→ Objective
Please print the rows below without any change, beginning with the line that contains "pose: elev=188.9 azim=286.4" and going on through the line that contains "Dot at: (275, 231)".

→ Dataset content
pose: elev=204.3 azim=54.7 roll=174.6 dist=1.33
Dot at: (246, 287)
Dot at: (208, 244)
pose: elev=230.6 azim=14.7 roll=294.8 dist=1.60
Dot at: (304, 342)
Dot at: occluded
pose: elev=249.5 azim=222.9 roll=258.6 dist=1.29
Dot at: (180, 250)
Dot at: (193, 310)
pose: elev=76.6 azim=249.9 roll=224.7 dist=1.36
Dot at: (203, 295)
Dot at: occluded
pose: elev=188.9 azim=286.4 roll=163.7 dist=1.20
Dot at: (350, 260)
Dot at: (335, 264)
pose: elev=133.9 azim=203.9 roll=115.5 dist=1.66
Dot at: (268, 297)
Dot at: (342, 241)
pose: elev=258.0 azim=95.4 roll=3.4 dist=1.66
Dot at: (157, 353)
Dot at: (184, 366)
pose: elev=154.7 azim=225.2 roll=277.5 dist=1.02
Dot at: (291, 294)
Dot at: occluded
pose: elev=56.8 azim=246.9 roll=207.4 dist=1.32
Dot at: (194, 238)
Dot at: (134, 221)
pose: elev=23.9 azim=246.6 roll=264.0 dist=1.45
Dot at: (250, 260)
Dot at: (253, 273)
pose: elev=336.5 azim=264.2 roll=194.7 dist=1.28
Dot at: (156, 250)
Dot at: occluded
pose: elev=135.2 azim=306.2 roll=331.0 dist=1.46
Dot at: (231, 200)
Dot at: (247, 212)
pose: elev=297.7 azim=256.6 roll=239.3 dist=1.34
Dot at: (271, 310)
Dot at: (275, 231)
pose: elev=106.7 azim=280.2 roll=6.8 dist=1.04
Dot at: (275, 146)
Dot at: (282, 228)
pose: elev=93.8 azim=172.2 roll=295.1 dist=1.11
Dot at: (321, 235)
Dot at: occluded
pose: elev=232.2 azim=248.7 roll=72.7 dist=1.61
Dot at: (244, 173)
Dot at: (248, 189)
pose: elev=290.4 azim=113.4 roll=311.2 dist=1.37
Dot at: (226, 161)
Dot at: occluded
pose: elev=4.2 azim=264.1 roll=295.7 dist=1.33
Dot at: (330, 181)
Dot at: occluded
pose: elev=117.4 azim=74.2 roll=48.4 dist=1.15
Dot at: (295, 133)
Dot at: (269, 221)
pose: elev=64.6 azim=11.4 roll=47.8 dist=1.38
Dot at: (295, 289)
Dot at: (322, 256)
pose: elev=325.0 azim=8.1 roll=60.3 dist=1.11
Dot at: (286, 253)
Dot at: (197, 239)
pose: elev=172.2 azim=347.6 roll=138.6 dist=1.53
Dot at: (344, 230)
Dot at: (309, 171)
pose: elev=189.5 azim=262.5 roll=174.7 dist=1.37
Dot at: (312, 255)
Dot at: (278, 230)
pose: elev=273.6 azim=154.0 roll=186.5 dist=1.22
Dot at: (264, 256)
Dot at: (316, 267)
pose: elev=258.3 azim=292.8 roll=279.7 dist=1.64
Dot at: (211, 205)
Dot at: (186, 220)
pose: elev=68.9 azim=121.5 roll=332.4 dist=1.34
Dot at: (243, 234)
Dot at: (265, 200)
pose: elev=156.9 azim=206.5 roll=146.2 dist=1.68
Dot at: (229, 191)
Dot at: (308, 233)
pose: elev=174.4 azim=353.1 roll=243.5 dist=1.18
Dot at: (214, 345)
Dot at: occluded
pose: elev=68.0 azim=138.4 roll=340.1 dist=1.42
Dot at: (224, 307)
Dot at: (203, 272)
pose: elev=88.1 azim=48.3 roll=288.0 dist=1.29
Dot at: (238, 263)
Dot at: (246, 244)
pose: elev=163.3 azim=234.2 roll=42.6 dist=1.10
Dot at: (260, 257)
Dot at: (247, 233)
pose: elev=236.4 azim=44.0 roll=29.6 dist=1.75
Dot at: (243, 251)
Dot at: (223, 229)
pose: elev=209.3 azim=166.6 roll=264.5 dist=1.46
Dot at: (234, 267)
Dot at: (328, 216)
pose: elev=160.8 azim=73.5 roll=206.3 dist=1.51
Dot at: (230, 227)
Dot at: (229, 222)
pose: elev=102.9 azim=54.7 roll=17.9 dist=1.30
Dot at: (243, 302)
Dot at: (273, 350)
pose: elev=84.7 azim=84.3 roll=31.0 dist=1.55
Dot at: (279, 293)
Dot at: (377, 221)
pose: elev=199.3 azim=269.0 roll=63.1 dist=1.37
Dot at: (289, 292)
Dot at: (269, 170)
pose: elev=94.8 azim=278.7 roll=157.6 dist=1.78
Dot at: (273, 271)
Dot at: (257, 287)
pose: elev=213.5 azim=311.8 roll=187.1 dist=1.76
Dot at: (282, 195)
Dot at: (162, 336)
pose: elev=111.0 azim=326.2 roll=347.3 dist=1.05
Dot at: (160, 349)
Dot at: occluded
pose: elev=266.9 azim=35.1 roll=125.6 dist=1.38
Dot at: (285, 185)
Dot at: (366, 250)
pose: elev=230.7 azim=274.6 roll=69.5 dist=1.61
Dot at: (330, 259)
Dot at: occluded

→ Reply to the task
pose: elev=188.9 azim=286.4 roll=163.7 dist=1.20
Dot at: (350, 260)
Dot at: (335, 264)
pose: elev=133.9 azim=203.9 roll=115.5 dist=1.66
Dot at: (268, 297)
Dot at: (342, 241)
pose: elev=258.0 azim=95.4 roll=3.4 dist=1.66
Dot at: (157, 353)
Dot at: (184, 366)
pose: elev=154.7 azim=225.2 roll=277.5 dist=1.02
Dot at: (291, 294)
Dot at: occluded
pose: elev=56.8 azim=246.9 roll=207.4 dist=1.32
Dot at: (194, 238)
Dot at: (134, 221)
pose: elev=23.9 azim=246.6 roll=264.0 dist=1.45
Dot at: (250, 260)
Dot at: (253, 273)
pose: elev=336.5 azim=264.2 roll=194.7 dist=1.28
Dot at: (156, 250)
Dot at: occluded
pose: elev=135.2 azim=306.2 roll=331.0 dist=1.46
Dot at: (231, 200)
Dot at: (247, 212)
pose: elev=297.7 azim=256.6 roll=239.3 dist=1.34
Dot at: (271, 310)
Dot at: (275, 231)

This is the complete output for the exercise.